Human keypoint data
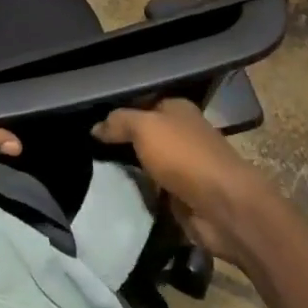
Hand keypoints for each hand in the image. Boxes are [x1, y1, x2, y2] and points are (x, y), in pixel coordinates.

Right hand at [93, 98, 273, 265]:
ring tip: (91, 168)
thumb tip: (95, 127)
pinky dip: (137, 190)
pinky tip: (113, 190)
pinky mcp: (181, 195)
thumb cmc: (184, 156)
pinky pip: (151, 188)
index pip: (140, 101)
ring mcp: (182, 165)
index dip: (116, 109)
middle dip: (118, 140)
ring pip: (145, 162)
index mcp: (176, 108)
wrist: (223, 207)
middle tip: (85, 145)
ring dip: (126, 167)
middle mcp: (180, 133)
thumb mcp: (145, 127)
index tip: (88, 119)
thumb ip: (119, 122)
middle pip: (142, 133)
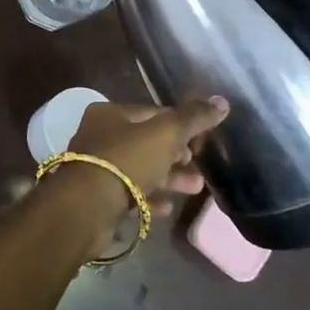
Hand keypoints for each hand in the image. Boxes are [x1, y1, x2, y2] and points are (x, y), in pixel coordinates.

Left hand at [69, 97, 227, 203]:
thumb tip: (222, 101)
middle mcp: (99, 135)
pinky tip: (168, 208)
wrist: (87, 207)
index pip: (151, 113)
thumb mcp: (165, 134)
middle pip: (146, 142)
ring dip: (169, 178)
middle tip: (198, 167)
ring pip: (140, 168)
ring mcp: (97, 167)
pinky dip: (150, 198)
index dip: (179, 124)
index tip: (201, 140)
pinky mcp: (98, 196)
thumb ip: (193, 118)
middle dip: (176, 155)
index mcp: (109, 113)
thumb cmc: (127, 160)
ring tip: (196, 188)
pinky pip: (130, 193)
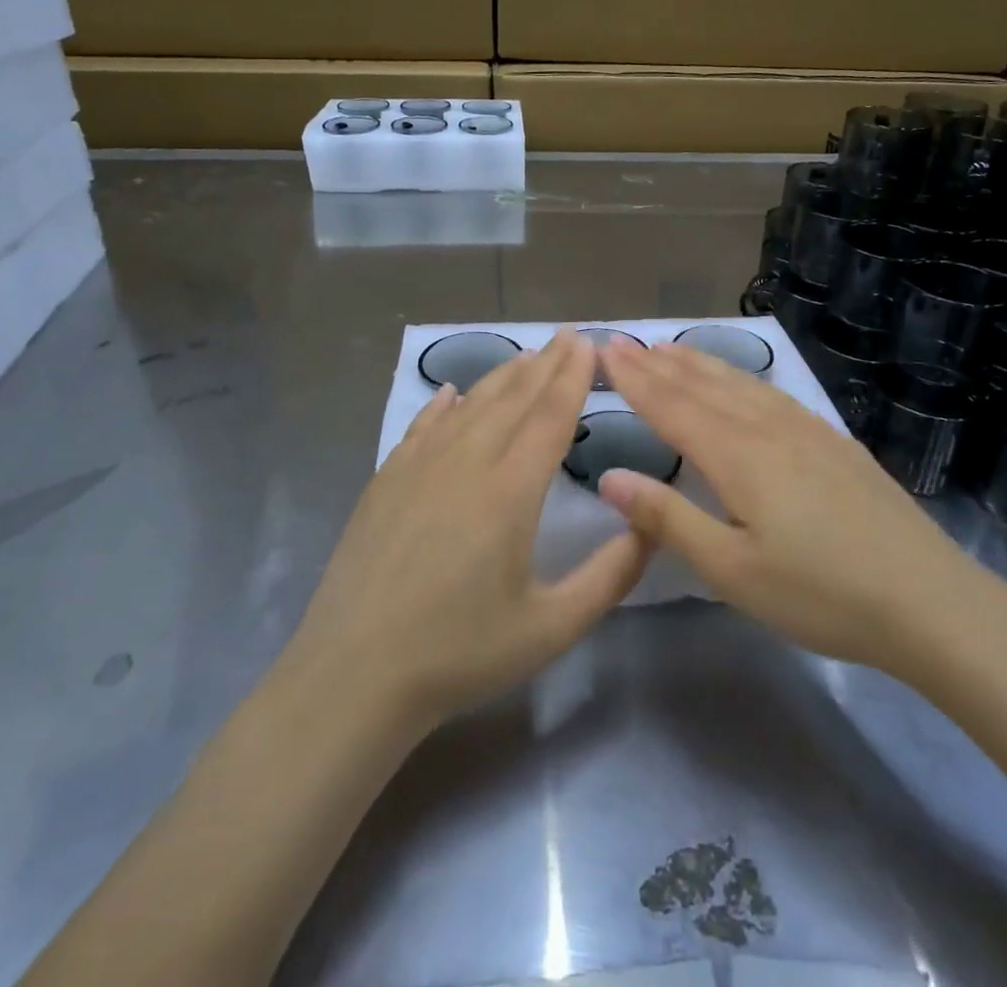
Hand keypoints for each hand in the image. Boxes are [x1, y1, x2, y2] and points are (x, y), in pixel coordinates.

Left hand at [288, 329, 651, 731]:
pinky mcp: (387, 479)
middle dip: (546, 364)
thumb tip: (651, 525)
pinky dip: (444, 404)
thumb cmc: (460, 652)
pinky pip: (423, 425)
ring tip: (526, 356)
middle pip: (514, 399)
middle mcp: (467, 461)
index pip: (551, 415)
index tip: (589, 344)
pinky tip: (452, 392)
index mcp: (511, 490)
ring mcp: (419, 465)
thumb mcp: (552, 626)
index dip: (573, 376)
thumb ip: (611, 574)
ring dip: (502, 377)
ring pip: (470, 405)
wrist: (355, 672)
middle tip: (568, 335)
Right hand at [597, 337, 992, 678]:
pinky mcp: (834, 442)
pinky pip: (772, 393)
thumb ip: (668, 518)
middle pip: (703, 386)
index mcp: (738, 456)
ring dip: (699, 364)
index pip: (672, 406)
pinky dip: (741, 377)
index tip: (604, 350)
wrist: (930, 602)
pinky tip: (741, 382)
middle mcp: (768, 429)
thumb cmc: (821, 594)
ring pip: (740, 384)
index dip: (635, 379)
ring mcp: (807, 430)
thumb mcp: (732, 570)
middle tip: (623, 342)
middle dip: (658, 364)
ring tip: (669, 349)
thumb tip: (609, 477)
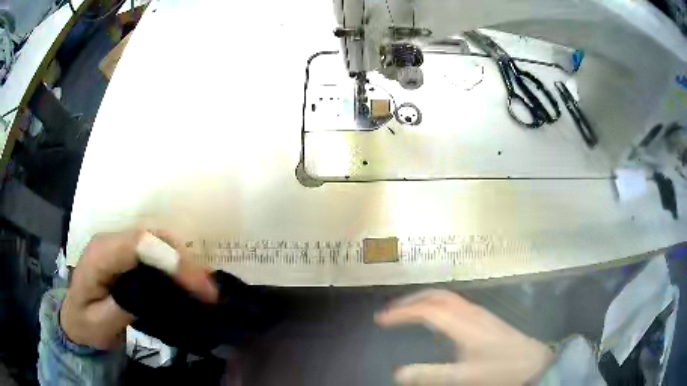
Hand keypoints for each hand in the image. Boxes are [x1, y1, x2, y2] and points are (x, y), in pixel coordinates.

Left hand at [60, 229, 217, 349]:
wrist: (75, 319)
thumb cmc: (85, 324)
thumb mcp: (101, 324)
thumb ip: (123, 305)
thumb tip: (156, 293)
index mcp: (99, 255)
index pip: (139, 245)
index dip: (171, 260)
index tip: (200, 287)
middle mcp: (110, 240)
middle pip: (151, 237)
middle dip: (183, 260)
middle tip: (210, 291)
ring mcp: (118, 244)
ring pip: (156, 240)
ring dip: (183, 261)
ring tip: (204, 287)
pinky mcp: (125, 253)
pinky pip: (154, 250)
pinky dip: (174, 263)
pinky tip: (187, 280)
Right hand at [376, 290, 552, 385]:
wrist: (532, 361)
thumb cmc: (500, 369)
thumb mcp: (464, 377)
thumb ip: (430, 375)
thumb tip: (398, 374)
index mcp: (463, 324)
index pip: (427, 311)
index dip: (402, 313)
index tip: (381, 320)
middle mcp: (470, 313)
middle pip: (437, 296)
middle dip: (411, 300)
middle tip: (391, 312)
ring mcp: (478, 313)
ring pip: (447, 297)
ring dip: (424, 300)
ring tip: (407, 313)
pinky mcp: (483, 318)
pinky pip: (454, 304)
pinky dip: (436, 306)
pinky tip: (434, 322)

* WORK TO BE COMPLETED: The expected answer is every line above in which the word "Left" appears.

* TASK SOLUTION:
Left hand at [69, 97, 227, 203]:
Left hand at [288, 329, 651, 731]:
Left hand at [60, 229, 217, 349]:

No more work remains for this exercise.